In 1922, Todeschini Alimentos launched the Fábrica de Balas (Candy Factory). In 1951, the company entered in the biscuit sector. Soon, the company started the production of ice cream cones. In 1971, their headquarters changed to Pinheirinho neighborhood. In 90s, the company started their line of colorful pasta.

===Financial problems and closure===

Since 2002, Todeschini Alimentos was suffering from financial problems due competition and administrative problems.

In 2006, Todeschini started a strategic partnership with Imcopa and later AC Comercial, where the later fed the company with raw material and offered to buy the company in eight years, as long as it produced their products in the due period.

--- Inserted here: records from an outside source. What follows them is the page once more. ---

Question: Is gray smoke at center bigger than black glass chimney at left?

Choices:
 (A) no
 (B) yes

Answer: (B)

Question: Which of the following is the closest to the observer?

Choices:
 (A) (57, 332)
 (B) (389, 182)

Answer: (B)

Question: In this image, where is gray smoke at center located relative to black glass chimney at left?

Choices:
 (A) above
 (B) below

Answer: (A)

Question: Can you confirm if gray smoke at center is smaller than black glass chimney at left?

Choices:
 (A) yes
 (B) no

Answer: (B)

In December 2012, production was ceased. Workers came back from vacation just to find the Pinheirinho factory closed. In February 2013, the company officially declared bankruptcy. 336 employees were fired and the factory site was abandoned. The workers entered with a legal action to freeze Todeschini assets until their wages were paid. After one year, most of the debt towards the employees was paid.

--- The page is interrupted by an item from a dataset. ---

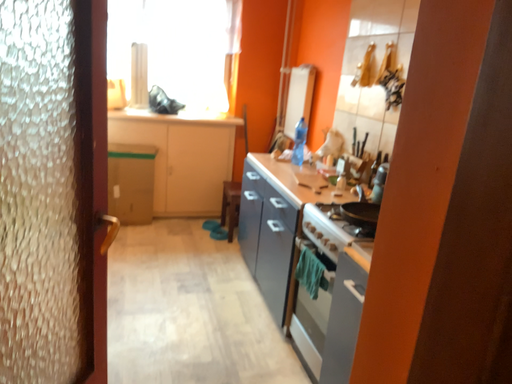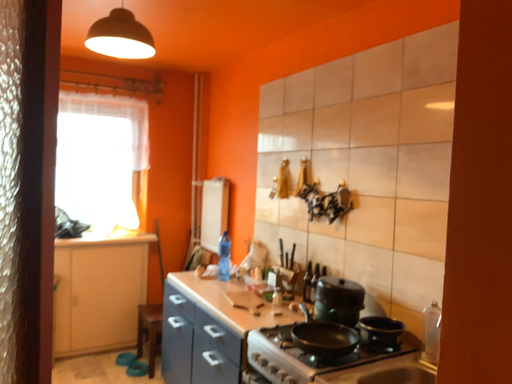
Question: Which way did the camera rotate in the video?

Choices:
 (A) rotated upward
 (B) rotated downward

Answer: (A)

In 2014, the Todeschini brand was officially licensed to Pastifício Selmi. In 2021, Selmi bought the brand.

==Products==

Originally, Todeschini produced the Todeschini pasta brand. The brand also sold biscuits, candy and ice cream cones.

Since 2009, Todeschini produced more than 100 food products for AC Comercial, including the brands Easy Life spaghetti, Tia Anastácia and Leve Supreme. In 2007, Todeschini sold a brand of tomato-based cake fabricated by Siol Alimentos.